The present function provides an interface for calculating variable importance for some of the models produced by FitMod
, comprising linear models, classification trees, random forests, C5 trees and neural networks. The intention here is to provide reasonably homogeneous output and plot routines.
Usage
VarImp(x, scale = FALSE, sort = TRUE, ...)
# S3 method for class 'FitMod'
VarImp(x, scale = FALSE, sort = TRUE, type=NULL, ...)
# Default S3 method
VarImp(x, scale = FALSE, sort = TRUE, ...)

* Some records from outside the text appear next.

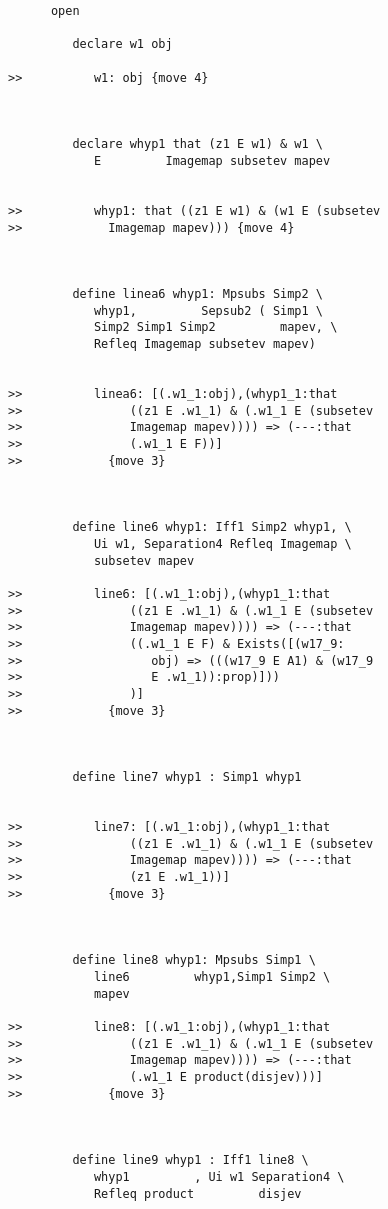 \documentclass[12pt]{article}
\begin{document}
\begin{verbatim}
      open

         declare w1 obj

>>          w1: obj {move 4}



         declare whyp1 that (z1 E w1) & w1 \
            E         Imagemap subsetev mapev


>>          whyp1: that ((z1 E w1) & (w1 E (subsetev
>>            Imagemap mapev))) {move 4}



         define linea6 whyp1: Mpsubs Simp2 \
            whyp1,         Sepsub2 ( Simp1 \
            Simp2 Simp1 Simp2         mapev, \
            Refleq Imagemap subsetev mapev)


>>          linea6: [(.w1_1:obj),(whyp1_1:that
>>               ((z1 E .w1_1) & (.w1_1 E (subsetev
>>               Imagemap mapev)))) => (---:that
>>               (.w1_1 E F))]
>>            {move 3}



         define line6 whyp1: Iff1 Simp2 whyp1, \
            Ui w1, Separation4 Refleq Imagemap \
            subsetev mapev

>>          line6: [(.w1_1:obj),(whyp1_1:that
>>               ((z1 E .w1_1) & (.w1_1 E (subsetev
>>               Imagemap mapev)))) => (---:that
>>               ((.w1_1 E F) & Exists([(w17_9:
>>                  obj) => (((w17_9 E A1) & (w17_9
>>                  E .w1_1)):prop)]))
>>               )]
>>            {move 3}



         define line7 whyp1 : Simp1 whyp1


>>          line7: [(.w1_1:obj),(whyp1_1:that
>>               ((z1 E .w1_1) & (.w1_1 E (subsetev
>>               Imagemap mapev)))) => (---:that
>>               (z1 E .w1_1))]
>>            {move 3}



         define line8 whyp1: Mpsubs Simp1 \
            line6         whyp1,Simp1 Simp2 \
            mapev

>>          line8: [(.w1_1:obj),(whyp1_1:that
>>               ((z1 E .w1_1) & (.w1_1 E (subsetev
>>               Imagemap mapev)))) => (---:that
>>               (.w1_1 E product(disjev)))]
>>            {move 3}



         define line9 whyp1 : Iff1 line8 \
            whyp1         , Ui w1 Separation4 \
            Refleq product         disjev



\end{verbatim}
\end{document}
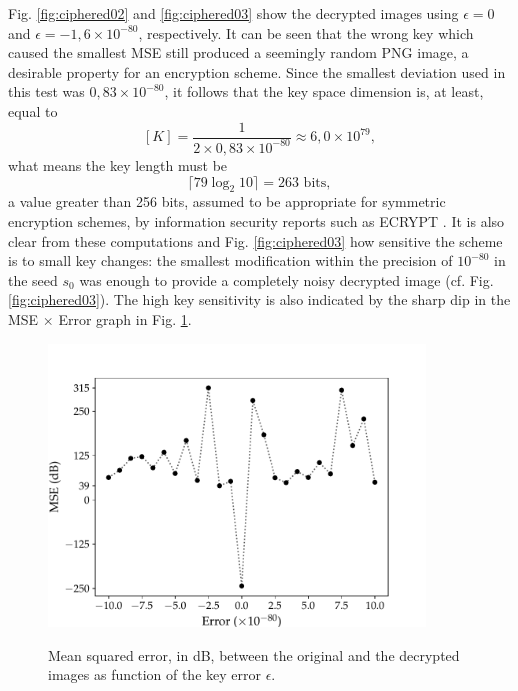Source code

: Fig. \ref{fig:ciphered02} and \ref{fig:ciphered03} show the decrypted images using $ \epsilon = 0 $ and $ \epsilon = -1{,}6 \times 10^{-80} $, respectively. It can be seen that the wrong key which caused the smallest MSE still produced a seemingly random PNG image, a desirable property for an encryption scheme. Since the smallest deviation used in this test was $ 0{,}83 \times 10^{-80} $, it follows that the key space dimension is, at least, equal to
\begin{equation}
[K] = \frac{1}{2 \times 0{,}83 \times 10^{-80}} \approx 6{,}0 \times 10^{79},
\end{equation}
what means the key length must be
\begin{equation}
\lceil 79 \log_2 10 \rceil = 263\text{ bits},
\end{equation}
a value greater than 256 bits, assumed to be appropriate for symmetric encryption schemes, by information security reports such as ECRYPT \cite{smart2018algorithms}. It is also clear from these computations and Fig. \ref{fig:ciphered03} how sensitive the scheme is to small key changes: the smallest modification within the precision of $ 10^{-80} $ in the seed $ s_0 $ was enough to provide a completely noisy decrypted image (cf. Fig. \ref{fig:ciphered03}). The high key sensitivity is also indicated by the sharp dip in the MSE $\times $ Error graph in Fig. \ref{fig:MSE}.
%
%
\begin{figure}
\centering
\caption{Mean squared error, in dB, between the original and the decrypted images as function of the key error $ \epsilon $.}
\includegraphics[width=10cm]{Figures/MSEdb_FrQDFT_EN.pdf}
\floatsource
\label{fig:MSE}
\end{figure}
%

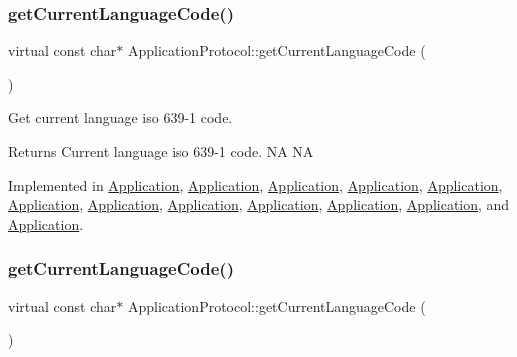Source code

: \subsubsection{\texorpdfstring{get\+Current\+Language\+Code()}{getCurrentLanguageCode()}\hspace{0.1cm}{\footnotesize\ttfamily [1/2]}}
{\footnotesize\ttfamily virtual const char$\ast$ Application\+Protocol\+::get\+Current\+Language\+Code (\begin{DoxyParamCaption}{ }\end{DoxyParamCaption})\hspace{0.3cm}{\ttfamily [pure virtual]}}



Get current language iso 639-\/1 code. 

\begin{DoxyReturn}{Returns}
Current language iso 639-\/1 code.  NA  NA 
\end{DoxyReturn}


Implemented in \hyperlink{classApplication_a47bfc4cd5a784ce46bd05e727b2e8781}{Application}, \hyperlink{classApplication_a47bfc4cd5a784ce46bd05e727b2e8781}{Application}, \hyperlink{classApplication_a47bfc4cd5a784ce46bd05e727b2e8781}{Application}, \hyperlink{classApplication_a47bfc4cd5a784ce46bd05e727b2e8781}{Application}, \hyperlink{classApplication_a47bfc4cd5a784ce46bd05e727b2e8781}{Application}, \hyperlink{classApplication_a47bfc4cd5a784ce46bd05e727b2e8781}{Application}, \hyperlink{classApplication_a8b381edef7fa6ce48092073c6d843c4b}{Application}, \hyperlink{classApplication_a47bfc4cd5a784ce46bd05e727b2e8781}{Application}, \hyperlink{classApplication_aed89715279c32959c41ec88fa65018a7}{Application}, \hyperlink{classApplication_aa110b9387e32148fec4bf913250bbac2}{Application}, \hyperlink{classApplication_aed89715279c32959c41ec88fa65018a7}{Application}, and \hyperlink{classApplication_aed89715279c32959c41ec88fa65018a7}{Application}.

\mbox{\label{classApplicationProtocol_a4cb7a696dd51fee3ebb3075f0cca1455}} 
\subsubsection{\texorpdfstring{get\+Current\+Language\+Code()}{getCurrentLanguageCode()}\hspace{0.1cm}{\footnotesize\ttfamily [2/2]}}
{\footnotesize\ttfamily virtual const char$\ast$ Application\+Protocol\+::get\+Current\+Language\+Code (\begin{DoxyParamCaption}{ }\end{DoxyParamCaption})\hspace{0.3cm}{\ttfamily [pure virtual]}}



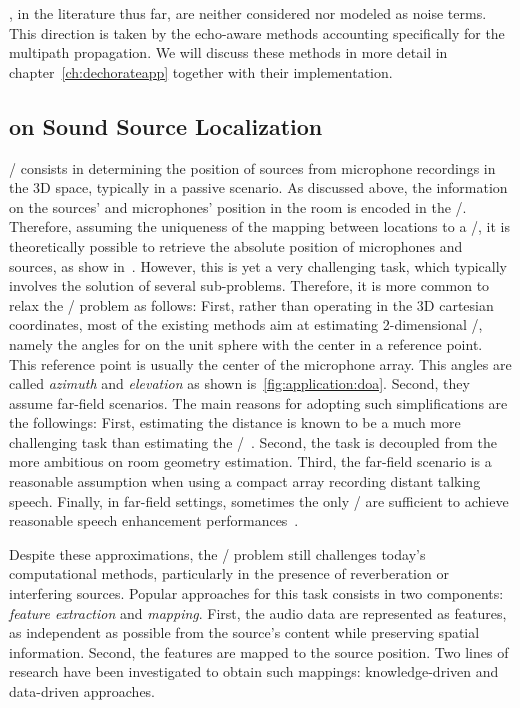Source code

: , in the literature thus far, are neither considered nor modeled as noise terms.
This direction is taken by the echo-aware methods accounting specifically for the multipath propagation.
We will discuss these methods in more detail in chapter~\cref{ch:dechorateapp} together with their implementation.

\subsection{on Sound Source Localization}\label{subsec:application:localization}
\SSLdef/ consists in determining the position of sources from microphone recordings in the 3D space, typically in a passive scenario.
As discussed above, the information on the sources' and microphones' position in the room is encoded in the \RIRs/.
Therefore, assuming the uniqueness of the mapping between locations to a \RIR/, it is theoretically possible to retrieve the absolute position of microphones and sources, as show in~.
However,  this is yet a very challenging task, which typically involves the solution of several sub-problems.
Therefore, it is more common to relax the \SSL/ problem as follows:
First, rather than operating in the  3D cartesian coordinates, most of the existing methods aim at estimating 2-dimensional \DOAdef/, namely the angles for on the unit sphere with the center in a reference point.
This reference point is usually the center of the microphone array.
This angles are called \textit{azimuth} and \textit{elevation} as shown is~\cref{fig:application:doa}.
Second, they assume far-field scenarios.
The main reasons for adopting such simplifications are the followings:
First, estimating the distance is known to be a much more challenging task than estimating the \DOAs/~.
Second, the task is decoupled from the more ambitious on room geometry estimation.
Third, the far-field scenario is a reasonable assumption when using a compact array recording distant talking speech.
Finally, in far-field settings, sometimes the only \DOAs/ are sufficient to achieve reasonable speech enhancement performances~.


\mynewline
Despite these approximations, the \SSL/ problem still challenges today's computational methods, particularly in the presence of reverberation or interfering sources.
Popular approaches for this task consists in two components: \textit{feature extraction} and \textit{mapping}.
First, the audio data are represented as features, as independent as possible from the source's content while preserving spatial information.
Second, the features are mapped to the source position.
Two lines of research have been investigated to obtain such mappings: knowledge-driven and data-driven approaches.

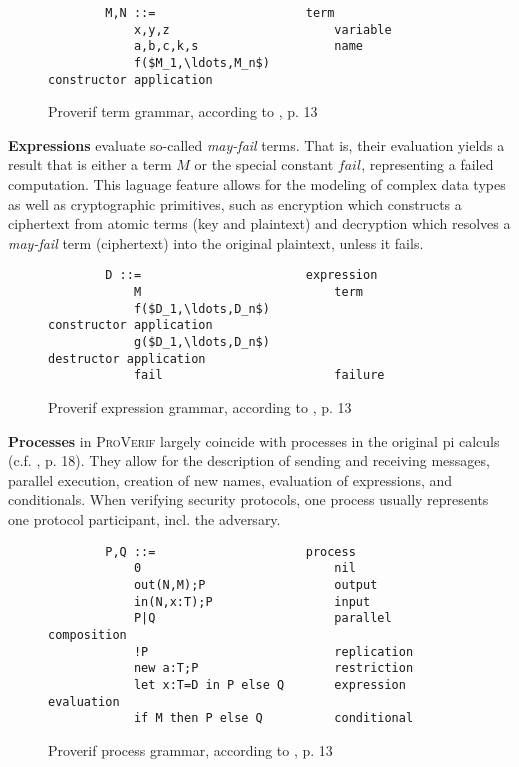 \begin{figure}[h!]
    \centering
    \begin{lstlisting}
        M,N ::=                     term
            x,y,z                       variable
            a,b,c,k,s                   name
            f($M_1,\ldots,M_n$)                         constructor application
    \end{lstlisting}
    \caption{Proverif term grammar, according to \cite{blanchet2016modeling}, p. 13}
    \label{fig:pv-terms}
\end{figure}

\textbf{Expressions} evaluate so-called \textit{may-fail} terms.
That is, their evaluation yields a result that is either a term $M$ or the special constant $fail$, representing a failed computation.
This laguage feature allows for the modeling of complex data types as well as cryptographic primitives, such as encryption which constructs a ciphertext from atomic terms (key and plaintext) and decryption which resolves a \textit{may-fail} term (ciphertext) into the original plaintext, unless it fails.

\begin{figure}[h!]
    \centering
    \begin{lstlisting}
        D ::=                       expression
            M                           term
            f($D_1,\ldots,D_n$)                         constructor application
            g($D_1,\ldots,D_n$)                         destructor application
            fail                        failure
    \end{lstlisting}
    \caption{Proverif expression grammar, according to \cite{blanchet2016modeling}, p. 13}
    \label{fig:pv-expressions}
\end{figure}

\textbf{Processes} in \textsc{ProVerif} largely coincide with processes in the original pi calculs (c.f. \cite{blanchet2016modeling}, p. 18).
They allow for the description of sending and receiving messages, parallel execution, creation of new names, evaluation of expressions, and conditionals.
When verifying security protocols, one process usually represents one protocol participant, incl. the adversary.

\begin{figure}[h!]
    \centering
    \begin{lstlisting}
        P,Q ::=                     process
            0                           nil
            out(N,M);P                  output
            in(N,x:T);P                 input
            P|Q                         parallel composition
            !P                          replication
            new a:T;P                   restriction
            let x:T=D in P else Q       expression evaluation
            if M then P else Q          conditional
    \end{lstlisting}
    \caption{Proverif process grammar, according to \cite{blanchet2016modeling}, p. 13}
    \label{fig:pv-processes}
\end{figure}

# S3 method for class 'VarImp'
plot(x, sort = TRUE, maxrows = NULL,
main = "Variable importance", ...)
# S3 method for class 'VarImp'
print(x, digits = 3, ...)
Arguments
- x
the fitted model
- scale
logical, should the importance values be scaled to 0 and 100?
- ...
parameters to pass to the specific
VarImp
methods- sort
the name of the column, the importance table should be ordered after
- maxrows
the maximum number of rows to be reported
- main
the main title for the plot
- type
some models have more than one type available to produce a variable importance. Linear models accept one of
"lmg"
,"pmvd"
,"first"
,"last"
,"betasq"
,"pratt"
.- digits
the number of digits for printing the "VarImp" table
Value
A data frame with class c("VarImp.train", "data.frame")
for
VarImp.train
or a matrix for other models.
Details
Linear Models:
For linear models there's a fine package relaimpo available on CRAN containing several interesting approaches for quantifying the variable importance. See the original documentation.
rpart, Random Forest:
VarImp.rpart
and VarImp.randomForest
are wrappers around the importance functions from the rpart or randomForest packages, respectively.
C5.0:
C5.0 measures predictor importance by determining the
percentage of training set samples that fall into all the terminal
nodes after the split. For example, the predictor in the first split
automatically has an importance measurement of 100 percent since all
samples are affected by this split. Other predictors may be used
frequently in splits, but if the terminal nodes cover only a handful
of training set samples, the importance scores may be close to
zero. The same strategy is applied to rule-based models and boosted
versions of the model. The underlying function can also return the
number of times each predictor was involved in a split by using the
option metric="usage"
.
Neural Networks:
The method used here is "Garson weights".
SVM, GLM, Multinom:
There are no implementations for these models so far.